[R] lean and mean lm/glm?

Damien Moore damien.moore at excite.com
Tue Aug 22 01:44:46 CEST 2006


>For very large regression problems there is the biglm package (put you
>data into a database, read in 500,000 rows at a time, and keep updating
>the fit).

thanks. I took a look at biglm and it seems pretty easy to use and, looking at the source, avoids much of the redundancy of lm. Correct me if i'm wrong, but I think it would be virtually impossible to extend to glm, because of the non-linearity in glm models. 

I might hack around at the source code for glm.fit -- I think I can avoid some of the redundancy involved in that routine pretty easily, but it will mean rewriting the summary output code...

cheers
Damien


--- On Mon 08/21, Greg Snow < Greg.Snow at intermountainmail.org > wrote:From: Greg Snow [mailto: Greg.Snow at intermountainmail.org]To: damien.moore at excite.com, r-help at stat.math.ethz.chDate: Mon, 21 Aug 2006 12:01:06 -0600Subject: RE: [R] lean and mean lm/glm?

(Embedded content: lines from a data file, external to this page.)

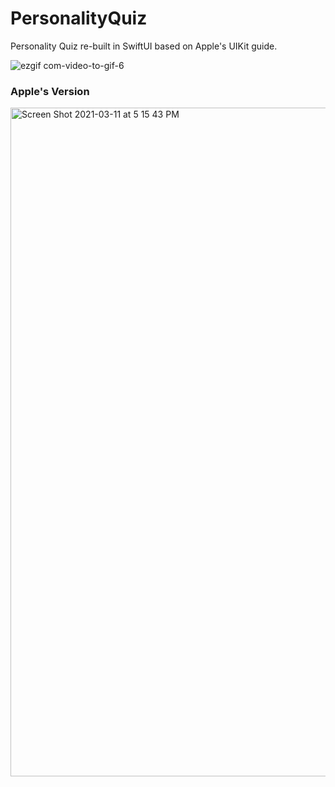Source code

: # PersonalityQuiz
Personality Quiz re-built in SwiftUI based on Apple's UIKit guide.

![ezgif com-video-to-gif-6](https://user-images.githubusercontent.com/49708426/110867813-08870c80-828d-11eb-9078-9c7b1c3270fc.gif)

### Apple's Version

<img width="1070" alt="Screen Shot 2021-03-11 at 5 15 43 PM" src="https://user-images.githubusercontent.com/49708426/110868067-7af7ec80-828d-11eb-8b05-1f8e746a3371.png">
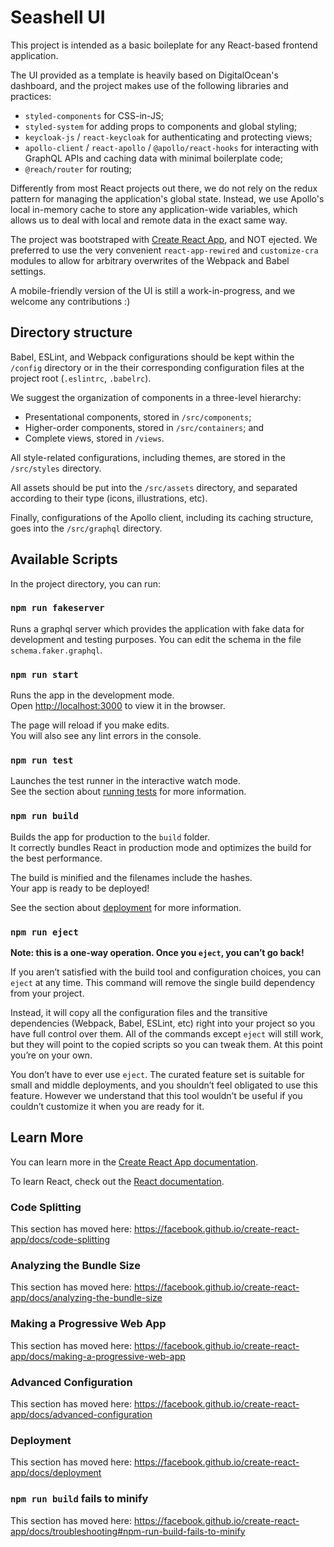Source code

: # Seashell UI

This project is intended as a basic boileplate for any React-based frontend application.

The UI provided as a template is heavily based on DigitalOcean's dashboard, and the project makes use of the following libraries and practices:
- `styled-components` for CSS-in-JS;
- `styled-system` for adding props to components and global styling;
- `keycloak-js` / `react-keycloak` for authenticating and protecting views;
- `apollo-client` / `react-apollo` / `@apollo/react-hooks` for interacting with GraphQL APIs and caching data with minimal boilerplate code;
- `@reach/router` for routing;

Differently from most React projects out there, we do not rely on the redux pattern for managing the application's global state. Instead, we use Apollo's local in-memory cache to store any application-wide variables, which allows us to deal with local and remote data in the exact same way.

The project was bootstraped with [Create React App](https://github.com/facebook/create-react-app), and NOT ejected. We preferred to use the very convenient `react-app-rewired` and `customize-cra` modules to allow for arbitrary overwrites of the Webpack and Babel settings.

A mobile-friendly version of the UI is still a work-in-progress, and we welcome any contributions :)

## Directory structure

Babel, ESLint, and Webpack configurations should be kept within the `/config` directory or in the their corresponding configuration files at the project root (`.eslintrc`, `.babelrc`).

We suggest the organization of components in a three-level hierarchy:

- Presentational components, stored in  `/src/components`;
- Higher-order components, stored in `/src/containers`; and
- Complete views, stored in `/views`.

All style-related configurations, including themes, are stored in the `/src/styles` directory.

All assets should be put into the `/src/assets` directory, and separated according to their type (icons, illustrations, etc).

Finally, configurations of the Apollo client, including its caching structure, goes into the `/src/graphql` directory.

## Available Scripts

In the project directory, you can run:

### `npm run fakeserver`

Runs a graphql server which provides the application with fake data for development and testing purposes.
You can edit the schema in the file `schema.faker.graphql`.

### `npm run start`

Runs the app in the development mode.<br>
Open [http://localhost:3000](http://localhost:3000) to view it in the browser.

The page will reload if you make edits.<br>
You will also see any lint errors in the console.

### `npm run test`

Launches the test runner in the interactive watch mode.<br>
See the section about [running tests](https://facebook.github.io/create-react-app/docs/running-tests) for more information.

### `npm run build`

Builds the app for production to the `build` folder.<br>
It correctly bundles React in production mode and optimizes the build for the best performance.

The build is minified and the filenames include the hashes.<br>
Your app is ready to be deployed!

See the section about [deployment](https://facebook.github.io/create-react-app/docs/deployment) for more information.

### `npm run eject`

**Note: this is a one-way operation. Once you `eject`, you can’t go back!**

If you aren’t satisfied with the build tool and configuration choices, you can `eject` at any time. This command will remove the single build dependency from your project.

Instead, it will copy all the configuration files and the transitive dependencies (Webpack, Babel, ESLint, etc) right into your project so you have full control over them. All of the commands except `eject` will still work, but they will point to the copied scripts so you can tweak them. At this point you’re on your own.

You don’t have to ever use `eject`. The curated feature set is suitable for small and middle deployments, and you shouldn’t feel obligated to use this feature. However we understand that this tool wouldn’t be useful if you couldn’t customize it when you are ready for it.

## Learn More

You can learn more in the [Create React App documentation](https://facebook.github.io/create-react-app/docs/getting-started).

To learn React, check out the [React documentation](https://reactjs.org/).

### Code Splitting

This section has moved here: https://facebook.github.io/create-react-app/docs/code-splitting

### Analyzing the Bundle Size

This section has moved here: https://facebook.github.io/create-react-app/docs/analyzing-the-bundle-size

### Making a Progressive Web App

This section has moved here: https://facebook.github.io/create-react-app/docs/making-a-progressive-web-app

### Advanced Configuration

This section has moved here: https://facebook.github.io/create-react-app/docs/advanced-configuration

### Deployment

This section has moved here: https://facebook.github.io/create-react-app/docs/deployment

### `npm run build` fails to minify

This section has moved here: https://facebook.github.io/create-react-app/docs/troubleshooting#npm-run-build-fails-to-minify
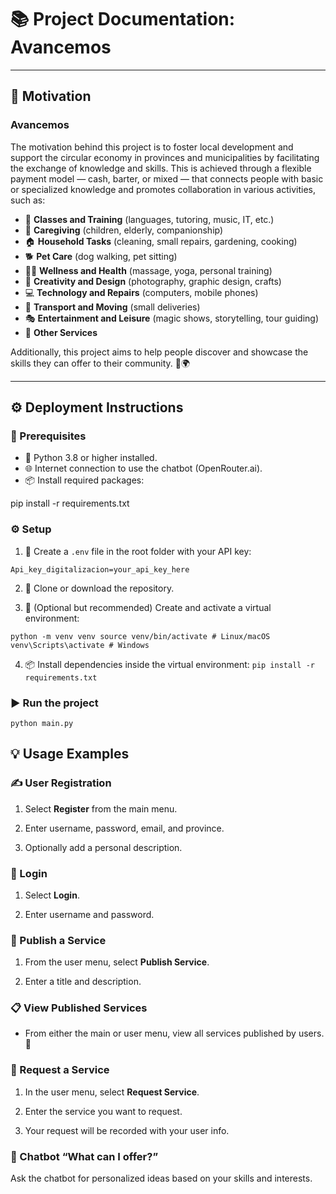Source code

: # 📚 Project Documentation: **Avancemos**

---

## 🚀 Motivation

### Avancemos

The motivation behind this project is to foster local development and support the circular economy in provinces and municipalities by facilitating the exchange of knowledge and skills. This is achieved through a flexible payment model — cash, barter, or mixed — that connects people with basic or specialized knowledge and promotes collaboration in various activities, such as:

- 📖 **Classes and Training** (languages, tutoring, music, IT, etc.)
- 👶 **Caregiving** (children, elderly, companionship)
- 🏠 **Household Tasks** (cleaning, small repairs, gardening, cooking)
- 🐕 **Pet Care** (dog walking, pet sitting)
- 💆‍♂️ **Wellness and Health** (massage, yoga, personal training)
- 🎨 **Creativity and Design** (photography, graphic design, crafts)
- 💻 **Technology and Repairs** (computers, mobile phones)
- 🚚 **Transport and Moving** (small deliveries)
- 🎭 **Entertainment and Leisure** (magic shows, storytelling, tour guiding)
- 🌟 **Other Services**

Additionally, this project aims to help people discover and showcase the skills they can offer to their community. 🤝🌍


---------------

## ⚙️ Deployment Instructions

### 🔧 Prerequisites

- 🐍 Python 3.8 or higher installed.
- 🌐 Internet connection to use the chatbot (OpenRouter.ai).
- 📦 Install required packages:


pip install -r requirements.txt


### ⚙️ Setup

1.  📄 Create a `.env` file in the root folder with your API key:
    

`Api_key_digitalizacion=your_api_key_here`


2.  📂 Clone or download the repository.
    
    
3.  🐍 (Optional but recommended) Create and activate a virtual environment:
    

`python -m venv venv source venv/bin/activate # Linux/macOS venv\Scripts\activate # Windows`



4.  📦 Install dependencies inside the virtual environment:
    `pip install -r requirements.txt` 


### ▶️ Run the project
`python main.py`

## 💡 Usage Examples

### ✍️ User Registration

1.  Select **Register** from the main menu.
    
2.  Enter username, password, email, and province.
    
3.  Optionally add a personal description.
    

### 🔑 Login

1.  Select **Login**.
    
2.  Enter username and password.
    

### 📢 Publish a Service

1.  From the user menu, select **Publish Service**.
    
2.  Enter a title and description.
    

### 📋 View Published Services

-   From either the main or user menu, view all services published by users. 👀
    

### 🤝 Request a Service

1.  In the user menu, select **Request Service**.
    
2.  Enter the service you want to request.
    
3.  Your request will be recorded with your user info.
    

### 🤖 Chatbot “What can I offer?”

Ask the chatbot for personalized ideas based on your skills and interests.






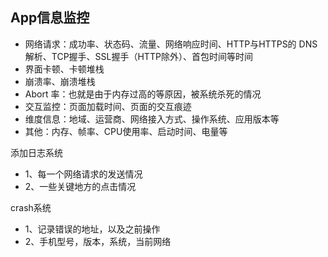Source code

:  ## App信息监控
 
 - 网络请求：成功率、状态码、流量、网络响应时间、HTTP与HTTPS的 DNS 解析、TCP握手、SSL握手（HTTP除外）、首包时间等时间
 - 界面卡顿、卡顿堆栈
 - 崩溃率、崩溃堆栈
 - Abort 率：也就是由于内存过高的等原因，被系统杀死的情况
 - 交互监控：页面加载时间、页面的交互痕迹
 - 维度信息：地域、运营商、网络接入方式、操作系统、应用版本等
 - 其他：内存、帧率、CPU使用率、启动时间、电量等
 
 
 
 添加日志系统
 - 1、每一个网络请求的发送情况
 - 2、一些关键地方的点击情况
 
 crash系统
 - 1、记录错误的地址，以及之前操作
 - 2、手机型号，版本，系统，当前网络
 
 
 
 
 
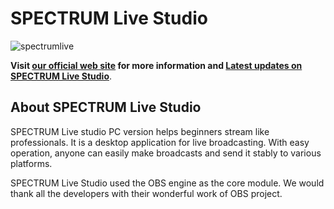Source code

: # SPECTRUM Live Studio
![spectrumlive](https://github.com/user-attachments/assets/0333ce1c-1190-430b-a140-c4c59c948dba)

**Visit [our official web site](http://spectrumlive.xyz) for more information and [Latest updates on SPECTRUM Live Studio](http://spectrumlive.xyz/pcapp/)**.

## About SPECTRUM Live Studio
SPECTRUM Live studio PC version helps beginners stream like professionals. It is a desktop application for live broadcasting.
With easy operation, anyone can easily make broadcasts and send it stably to various platforms.

SPECTRUM Live Studio used the OBS engine as the core module. We would thank all the developers with their wonderful work of OBS project.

For very large regression problems there is the biglm package (put you
data into a database, read in 500,000 rows at a time, and keep updating
the fit).

This has not been extended to glm yet.

Hope this helps, 


-- 
Gregory (Greg) L. Snow Ph.D.
Statistical Data Center
Intermountain Healthcare
greg.snow at intermountainmail.org
(801) 408-8111


-----Original Message-----
From: r-help-bounces at stat.math.ethz.ch
[mailto:r-help-bounces at stat.math.ethz.ch] On Behalf Of Damien Moore
Sent: Monday, August 21, 2006 11:49 AM
To: r-help at stat.math.ethz.ch
Subject: [R] lean and mean lm/glm?


Hi All: I'm new to R and have a few questions about getting R to run
efficiently with large datasets.

I'm running R on Windows XP with 1Gb ram (so about 600mb-700mb after the
usual windows overhead). I have a dataset that has 4 million
observations and about 20 variables. I want to run probit regressions on
this data, but can't do this with more than about 500,000 observations
before I start running out of ram (you could argue that I'm getting
sufficient precision with <500,000 obs but lets pretend otherwise).
Loading 500,000 observations into a data frame only takes about 100Mb of
ram, so that isn't the problem. Instead it seems R uses huge amount of
memory when running the glm methods. I called the Fortran routines that
lm and glm use directly but even they create a large number of
extraneous variables in the output (e.g. the Xs, ys, residuals etc) and
during processing. For instance (sample code)

x=runif(1000000)
y=3*x+rnorm(1000000) #I notice this step chews up a lot more than the
7mb of ram required to store y during processing, but cleans up ok
afterwards with a gc() call
X=cbind(x)
p=ncol(X)
n=NROW(y)
ny=NCOL(y)
tol=1e-7
#this is the fortran routine called by lm - regressing y on X here z <-
.Fortran("dqrls", qr = X, n = n, p = p, y = y, ny = ny, tol =
as.double(tol), coefficients = mat.or.vec(p, ny), residuals = y, effects
= y, rank = integer(1), pivot = 1:p, qraux = double(p), work = double(2
* p), PACKAGE = "base")

This code runs very quickly - suggesting that in principle R should have
no problem at all handling very large data sets, but uses >100mb during
processing and z is about a 20mb object. Scaling this up to a much
larger dataset with many variables its easy to see i'm going to run into
problems

My questions:
1. are there any memory efficient alternatives to lm/glm in R?
2. is there any way to prevent the Fortran routine "dqrls" from
producing so much output? (I suspect not since its output has to be
compatible with the summary method, which seems to rely on having a copy
of all variables instead of just references to the relevant variables -
correct me if i'm wrong on this) 3. failing 1 & 2 how easy would it be
to create new versions of lm and glm that don't use so much memory? (Not
that I'm volunteering or anything ;) ). There is no need to hold
individual residuals in memory or make copies of the variables (at least
for my purposes). How well documented is the source code?